**PROBLEM TO WORK ON**
Can you write out every one of the lines below, keeping each one character for character?

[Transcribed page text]
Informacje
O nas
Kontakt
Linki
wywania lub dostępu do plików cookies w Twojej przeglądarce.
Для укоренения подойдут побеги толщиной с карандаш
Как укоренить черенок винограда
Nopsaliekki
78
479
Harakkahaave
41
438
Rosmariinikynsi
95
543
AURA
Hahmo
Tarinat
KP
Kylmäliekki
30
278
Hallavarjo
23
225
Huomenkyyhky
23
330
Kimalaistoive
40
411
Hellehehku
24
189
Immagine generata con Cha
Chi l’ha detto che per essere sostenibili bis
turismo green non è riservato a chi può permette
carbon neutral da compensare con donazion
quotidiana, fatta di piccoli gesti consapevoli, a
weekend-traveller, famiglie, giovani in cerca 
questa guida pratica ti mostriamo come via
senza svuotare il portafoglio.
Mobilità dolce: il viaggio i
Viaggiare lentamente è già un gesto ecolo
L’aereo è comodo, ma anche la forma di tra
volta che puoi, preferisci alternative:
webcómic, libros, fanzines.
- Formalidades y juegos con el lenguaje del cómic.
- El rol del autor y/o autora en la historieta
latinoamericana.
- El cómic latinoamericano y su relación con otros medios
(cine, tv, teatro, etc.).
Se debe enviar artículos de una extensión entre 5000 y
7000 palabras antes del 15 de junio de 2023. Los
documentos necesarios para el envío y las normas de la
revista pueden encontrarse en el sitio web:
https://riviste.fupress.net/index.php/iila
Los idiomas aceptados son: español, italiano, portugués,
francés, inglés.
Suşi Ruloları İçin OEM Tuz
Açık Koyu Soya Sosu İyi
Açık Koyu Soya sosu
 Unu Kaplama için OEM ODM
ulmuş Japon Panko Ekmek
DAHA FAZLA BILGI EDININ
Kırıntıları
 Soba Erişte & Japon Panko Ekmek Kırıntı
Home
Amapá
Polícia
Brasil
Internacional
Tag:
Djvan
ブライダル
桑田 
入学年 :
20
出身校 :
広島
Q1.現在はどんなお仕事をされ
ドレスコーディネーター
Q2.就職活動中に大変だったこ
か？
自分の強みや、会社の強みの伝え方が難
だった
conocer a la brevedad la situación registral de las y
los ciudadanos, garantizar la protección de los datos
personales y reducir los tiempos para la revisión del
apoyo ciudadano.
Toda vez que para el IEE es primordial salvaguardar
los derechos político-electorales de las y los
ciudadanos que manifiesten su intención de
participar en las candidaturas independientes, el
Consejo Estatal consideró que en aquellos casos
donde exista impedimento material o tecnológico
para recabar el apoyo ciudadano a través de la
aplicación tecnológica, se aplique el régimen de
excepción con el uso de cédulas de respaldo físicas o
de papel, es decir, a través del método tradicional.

**EXERCISE RESPONSE**
Informacje
O nas
Kontakt
Linki
wywania lub dostępu do plików cookies w Twojej przeglądarce.
Для укоренения подойдут побеги толщиной с карандаш
Как укоренить черенок винограда
Nopsaliekki
78
479
Harakkahaave
41
438
Rosmariinikynsi
95
543
AURA
Hahmo
Tarinat
KP
Kylmäliekki
30
278
Hallavarjo
23
225
Huomenkyyhky
23
330
Kimalaistoive
40
411
Hellehehku
24
189
Immagine generata con Cha
Chi l’ha detto che per essere sostenibili bis
turismo green non è riservato a chi può permette
carbon neutral da compensare con donazion
quotidiana, fatta di piccoli gesti consapevoli, a
weekend-traveller, famiglie, giovani in cerca 
questa guida pratica ti mostriamo come via
senza svuotare il portafoglio.
Mobilità dolce: il viaggio i
Viaggiare lentamente è già un gesto ecolo
L’aereo è comodo, ma anche la forma di tra
volta che puoi, preferisci alternative:
webcómic, libros, fanzines.
- Formalidades y juegos con el lenguaje del cómic.
- El rol del autor y/o autora en la historieta
latinoamericana.
- El cómic latinoamericano y su relación con otros medios
(cine, tv, teatro, etc.).
Se debe enviar artículos de una extensión entre 5000 y
7000 palabras antes del 15 de junio de 2023. Los
documentos necesarios para el envío y las normas de la
revista pueden encontrarse en el sitio web:
https://riviste.fupress.net/index.php/iila
Los idiomas aceptados son: español, italiano, portugués,
francés, inglés.
Suşi Ruloları İçin OEM Tuz
Açık Koyu Soya Sosu İyi
Açık Koyu Soya sosu
 Unu Kaplama için OEM ODM
ulmuş Japon Panko Ekmek
DAHA FAZLA BILGI EDININ
Kırıntıları
 Soba Erişte & Japon Panko Ekmek Kırıntı
Home
Amapá
Polícia
Brasil
Internacional
Tag:
Djvan
ブライダル
桑田 
入学年 :
20
出身校 :
広島
Q1.現在はどんなお仕事をされ
ドレスコーディネーター
Q2.就職活動中に大変だったこ
か？
自分の強みや、会社の強みの伝え方が難
だった
conocer a la brevedad la situación registral de las y
los ciudadanos, garantizar la protección de los datos
personales y reducir los tiempos para la revisión del
apoyo ciudadano.
Toda vez que para el IEE es primordial salvaguardar
los derechos político-electorales de las y los
ciudadanos que manifiesten su intención de
participar en las candidaturas independientes, el
Consejo Estatal consideró que en aquellos casos
donde exista impedimento material o tecnológico
para recabar el apoyo ciudadano a través de la
aplicación tecnológica, se aplique el régimen de
excepción con el uso de cédulas de respaldo físicas o
de papel, es decir, a través del método tradicional.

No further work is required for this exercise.